Quote:Despite hospitals being on the front lines during the pandemic, bad actors have continued to target them with ransomware. In addition to wreaking havoc on operational processes in medical facilities at the worst possible time, the attacks have evolved to threaten patient safety.
In September, employees at Universal Health Services (UHS), a Fortune-500 owner of a nationwide network of hospitals, reported widespread outages that resulted in delayed lab results, a fallback to pen and paper, and patients being diverted to other hospitals. The culprit turned out to be the Ryuk ransomware, which locked up hospital systems for days.
“No patients died tonight in our [emergency room] but I can surely see how this could happen in large centers due to delay in patient care,” a Reddit user identifying themselves as a nurse, wrote at the time.
The concern isn’t overblown. Earlier that month, a ransomware attack at a Dusseldorf University hospital in Germany resulted in emergency-room diversions to other hospitals. According to a report by the Ministry of Justice of the State North Rhine-Westphalia, a patient died who had to be taken to a more distant hospital in Wuppertal because of the attack on the clinic’s servers.
This turn of events comes after several ransomware gangs actually pledged not to hit hospitals because of the ongoing COVID-19 scourge. The Maze and DoppelPaymer groups, for instance, said they would not target medical facilities and, if accidentally hit, would provide the decryption keys at no charge. The Netwalker operators, meanwhile, said they would not target hospitals, however if accidentally hit, the hospital would still have to pay the ransom.
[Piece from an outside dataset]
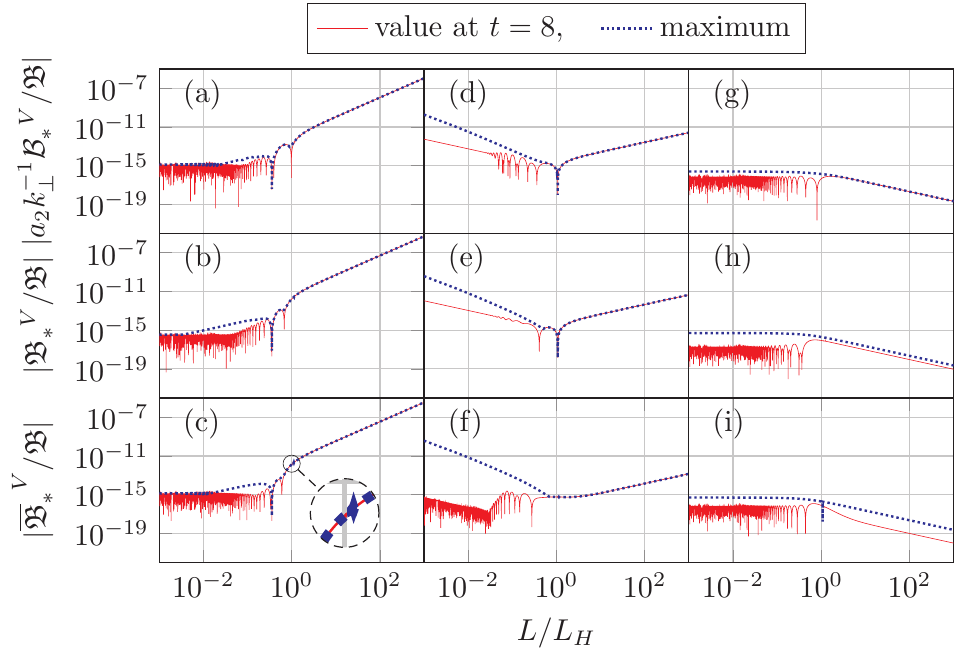
Figure 1. Generated magnetic fields as functions of perturbation length scale using the background spacetime specified in Equation (163). Both the maximum amplitude and the values extracted at the integration time t = 8 are shown. In ( a – c ), the results using the initial conditions speci- fied in Equations (165)–(167) are displayed, whilst ( d – f ) and ( g – i ) use Equations (168)–(170) and = 2 k = 2 k ( t 0 ) / √ 5, and r B = 0.1. The Equations (171)–(173), respectively. In all calculations, k ⊥ (cid:107) initial resistivity was η ( t 0 ) = 10 − 3 in ( a – f ) and η ( t 0 ) = 1 in ( g – i ). Sharp and noise-like spikes slightly above L / L H equal to unity may be due to numerical problems encountered when the auxiliary function B approaches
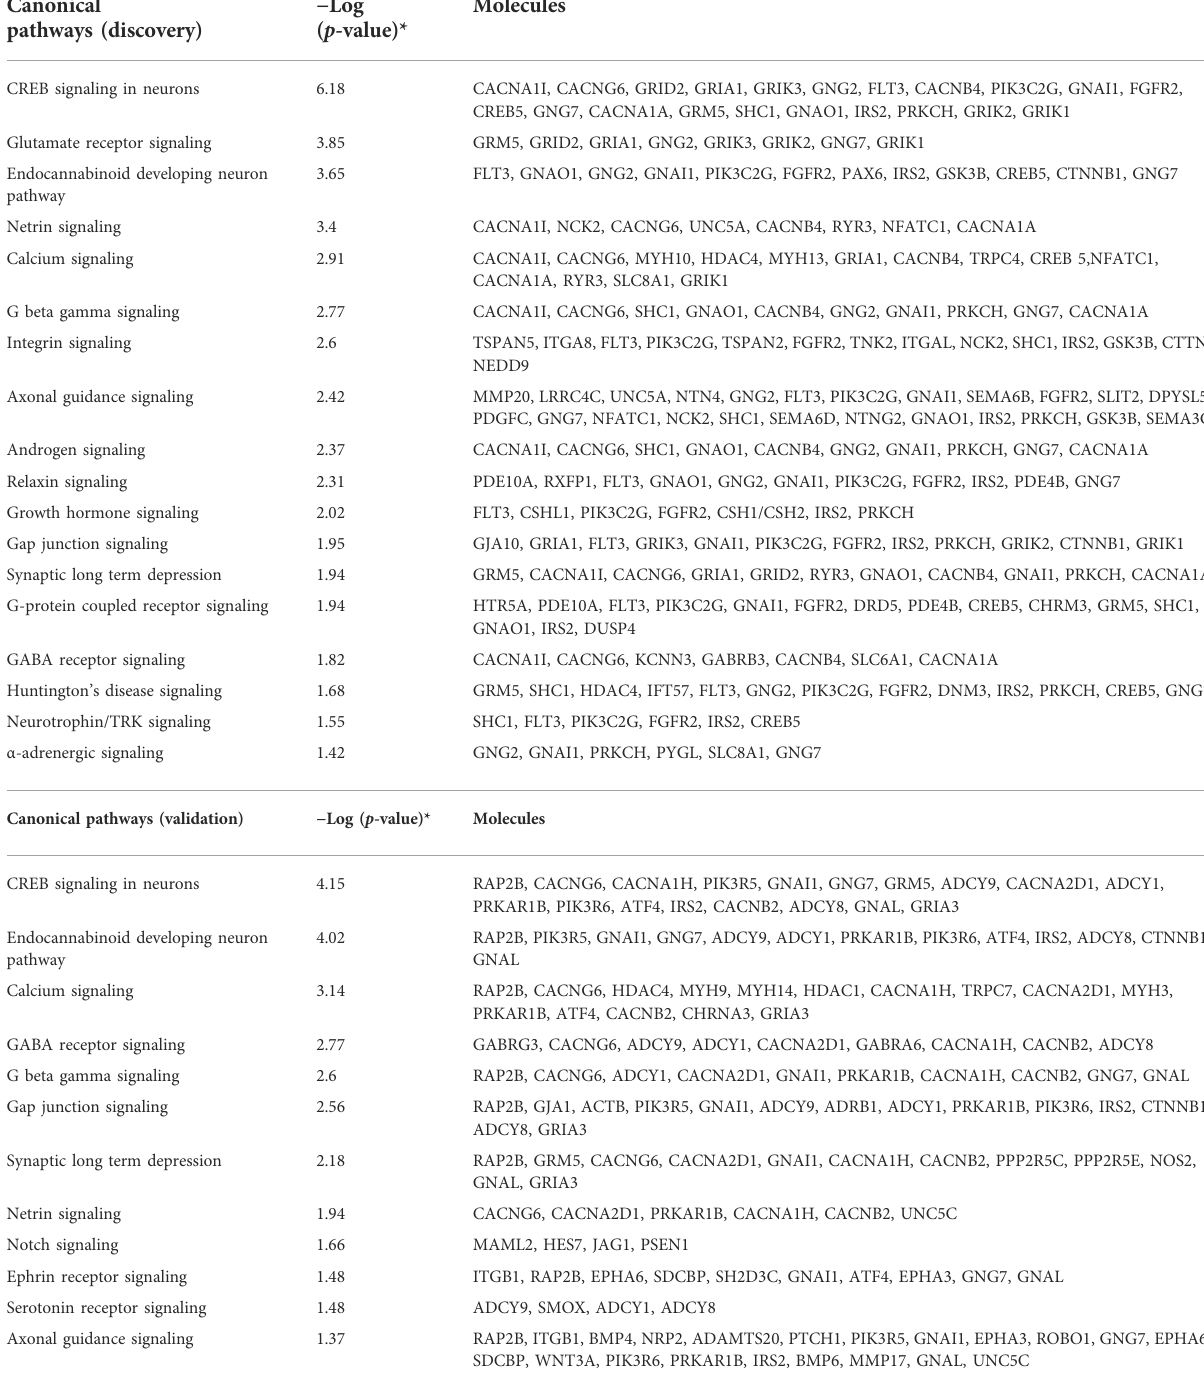
TABLE 2 Canonical pathways enriched among DDE DMR-associated genes from discovery and validation cohorts. Canonical pathways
Other groups have less scruples, and in fact, some (like Netwalker) have reneged on their pledges. In fact, incidents of ransomware attacks against hospitals skyrocketed in October. So much so that, the U.S. Cybersecurity and Infrastructure Security Agency, the Federal Bureau of Investigation, and the U.S. Department of Health and Human Services issued a security bulletin warning of “credible information of an increased and imminent cybercrime threat to U.S. hospitals and healthcare providers.”